The Public Sector Shift to Post-Quantum Cryptography
Since the transition will take decades, there’s heightened urgency to address quantum security risks now. I anticipate that this year, we will see more standardization of and transition to post-quantum cryptography across critical sectors and governments. NIST will issue new Post-Quantum Cryptography (PQC) Standards following its initial draft published in August. The National Quantum Initiative Act reauthorization will also continue making its way to the House floor for a vote in the coming months, with a goal to transition the U.S. from quantum R&D to actual application.
The Impact of SEC Disclosure Rule on Quantum Security
On the private sector side, security leaders and CISOs will be held to an even higher standard given the new Securities and Exchange Commission’s cybersecurity reporting rules, which states that if and when a cyber breach occurs, organizations are mandated to publicly report cyber incidents within four business days after determining the incident was material.
To avoid not only the security and operational repercussions, but also potential reputational damage, this means that CISOs and cybersecurity leaders will need to monitor systems more closely for HNDL attacks. Organizations should conduct an audit of their cryptographic systems to understand what encryption methods are in use across their businesses today, know where the encryption keys are stored, evaluate the risk with each cryptographic system and ultimately begin the transition to quantum-secure encryption methods as soon as possible. This will be an ongoing effort to make this adjustment, but an important one to ensure the security of critical data now before quantum computers are exploited by bad actors to decrypt sensitive information.
The rapid advancements in quantum computing present great opportunity, but also pose an imminent and profound threat to our collective data privacy and security. This year is poised to bring regulatory measures and a heightened awareness of the quantum threat, but malicious actors are already getting their hands on sensitive data. The transition to quantum-secure encryption needs to begin now.

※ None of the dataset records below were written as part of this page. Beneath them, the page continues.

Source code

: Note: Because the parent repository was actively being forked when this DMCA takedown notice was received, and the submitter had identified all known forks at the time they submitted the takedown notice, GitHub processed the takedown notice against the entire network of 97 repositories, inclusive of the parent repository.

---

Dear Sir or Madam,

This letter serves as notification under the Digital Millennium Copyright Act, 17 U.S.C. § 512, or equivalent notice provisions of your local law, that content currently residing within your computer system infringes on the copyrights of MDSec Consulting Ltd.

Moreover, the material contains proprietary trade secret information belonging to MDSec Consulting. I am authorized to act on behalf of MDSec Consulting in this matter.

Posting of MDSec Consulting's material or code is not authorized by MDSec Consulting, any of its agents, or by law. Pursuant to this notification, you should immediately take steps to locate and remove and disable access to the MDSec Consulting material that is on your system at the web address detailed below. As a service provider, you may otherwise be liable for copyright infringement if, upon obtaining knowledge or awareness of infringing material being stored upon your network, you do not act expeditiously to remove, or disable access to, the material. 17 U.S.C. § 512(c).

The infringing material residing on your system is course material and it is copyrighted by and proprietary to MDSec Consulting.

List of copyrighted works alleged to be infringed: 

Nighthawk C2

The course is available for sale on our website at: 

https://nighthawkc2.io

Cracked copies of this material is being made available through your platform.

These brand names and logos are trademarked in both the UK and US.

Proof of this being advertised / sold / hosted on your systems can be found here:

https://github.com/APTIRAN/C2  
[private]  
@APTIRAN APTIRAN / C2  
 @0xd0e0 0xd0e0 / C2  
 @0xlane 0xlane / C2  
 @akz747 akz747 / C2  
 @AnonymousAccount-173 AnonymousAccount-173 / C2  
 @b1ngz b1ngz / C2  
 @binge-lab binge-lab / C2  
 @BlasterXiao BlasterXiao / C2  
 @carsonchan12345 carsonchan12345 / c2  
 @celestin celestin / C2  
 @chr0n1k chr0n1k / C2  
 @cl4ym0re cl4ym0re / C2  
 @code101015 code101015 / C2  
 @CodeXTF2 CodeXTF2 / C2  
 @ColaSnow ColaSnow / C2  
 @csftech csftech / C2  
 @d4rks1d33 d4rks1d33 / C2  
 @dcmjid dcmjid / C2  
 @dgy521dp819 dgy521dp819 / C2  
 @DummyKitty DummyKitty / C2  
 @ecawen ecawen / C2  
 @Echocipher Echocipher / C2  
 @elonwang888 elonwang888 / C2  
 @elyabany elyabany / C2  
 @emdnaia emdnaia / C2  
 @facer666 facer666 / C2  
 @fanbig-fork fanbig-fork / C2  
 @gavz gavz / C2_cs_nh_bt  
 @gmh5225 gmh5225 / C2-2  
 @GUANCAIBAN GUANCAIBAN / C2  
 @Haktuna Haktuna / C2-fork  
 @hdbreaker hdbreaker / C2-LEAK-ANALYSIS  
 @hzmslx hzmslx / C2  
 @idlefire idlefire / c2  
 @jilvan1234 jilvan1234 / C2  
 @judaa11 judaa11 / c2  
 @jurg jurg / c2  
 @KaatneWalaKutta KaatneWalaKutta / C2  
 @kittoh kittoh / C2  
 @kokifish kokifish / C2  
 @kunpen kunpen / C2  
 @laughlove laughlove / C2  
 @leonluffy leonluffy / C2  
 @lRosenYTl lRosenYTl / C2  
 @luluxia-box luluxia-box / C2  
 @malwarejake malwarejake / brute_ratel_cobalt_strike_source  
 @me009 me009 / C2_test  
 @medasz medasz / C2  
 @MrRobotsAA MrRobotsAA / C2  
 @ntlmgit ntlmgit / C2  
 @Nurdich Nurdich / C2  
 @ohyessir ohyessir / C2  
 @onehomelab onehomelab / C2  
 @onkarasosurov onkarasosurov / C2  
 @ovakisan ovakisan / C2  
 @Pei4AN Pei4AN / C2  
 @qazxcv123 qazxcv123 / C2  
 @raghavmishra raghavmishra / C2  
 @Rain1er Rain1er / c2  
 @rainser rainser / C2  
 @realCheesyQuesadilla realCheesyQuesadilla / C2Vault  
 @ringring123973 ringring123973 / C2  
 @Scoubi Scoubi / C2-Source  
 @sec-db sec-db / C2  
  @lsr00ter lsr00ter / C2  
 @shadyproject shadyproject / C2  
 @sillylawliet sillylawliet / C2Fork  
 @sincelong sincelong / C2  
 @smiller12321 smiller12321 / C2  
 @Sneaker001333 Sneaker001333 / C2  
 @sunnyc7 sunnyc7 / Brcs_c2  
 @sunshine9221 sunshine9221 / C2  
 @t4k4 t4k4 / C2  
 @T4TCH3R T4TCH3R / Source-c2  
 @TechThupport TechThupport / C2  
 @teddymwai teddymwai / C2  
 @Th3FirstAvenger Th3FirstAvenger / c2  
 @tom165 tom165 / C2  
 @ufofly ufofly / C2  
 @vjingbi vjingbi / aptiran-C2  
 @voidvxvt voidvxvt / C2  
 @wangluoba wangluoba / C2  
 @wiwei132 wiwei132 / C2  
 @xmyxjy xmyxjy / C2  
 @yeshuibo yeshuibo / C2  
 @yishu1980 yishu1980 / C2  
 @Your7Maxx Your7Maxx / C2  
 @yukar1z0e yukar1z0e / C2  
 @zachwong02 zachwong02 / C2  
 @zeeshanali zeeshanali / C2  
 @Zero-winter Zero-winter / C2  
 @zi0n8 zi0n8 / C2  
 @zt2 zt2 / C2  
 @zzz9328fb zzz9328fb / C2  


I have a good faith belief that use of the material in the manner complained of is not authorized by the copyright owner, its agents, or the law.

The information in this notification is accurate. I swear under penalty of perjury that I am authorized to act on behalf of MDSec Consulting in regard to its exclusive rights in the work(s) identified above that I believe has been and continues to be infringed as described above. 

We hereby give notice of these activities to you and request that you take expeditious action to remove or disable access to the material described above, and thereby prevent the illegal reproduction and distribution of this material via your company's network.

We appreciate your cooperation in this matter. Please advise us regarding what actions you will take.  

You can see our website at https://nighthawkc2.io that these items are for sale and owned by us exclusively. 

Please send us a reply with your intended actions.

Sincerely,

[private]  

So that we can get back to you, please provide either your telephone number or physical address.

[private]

Qrypt CTO and co-founder, Denis Mandich, focuses on quantum security, R&D, post-quantum encryption (PQC) algorithms, and standards bodies. He holds several patents in cryptography, cyber technologies, and information processing. Denis is a founding member of the Quantum Economic Development Consortium (QED-C), a founding member of the NSF-funded Mid-Atlantic Quantum Alliance (MQA), an industry advisor to the first NSF-IUCRC-funded Center for Quantum Technologies (CQT), advisor to the Quantum Startup Foundry and former board member of quantum chip manufacturer Quside. Before joining Qrypt, Denis served 20 years in the US Intelligence Community working on national security projects, cyberinfrastructure, and advanced technology development. He has degrees in Physics from Rutgers University and speaks native-level Croatian and Russian. He publishes extensively on the quantum threat to national economic security.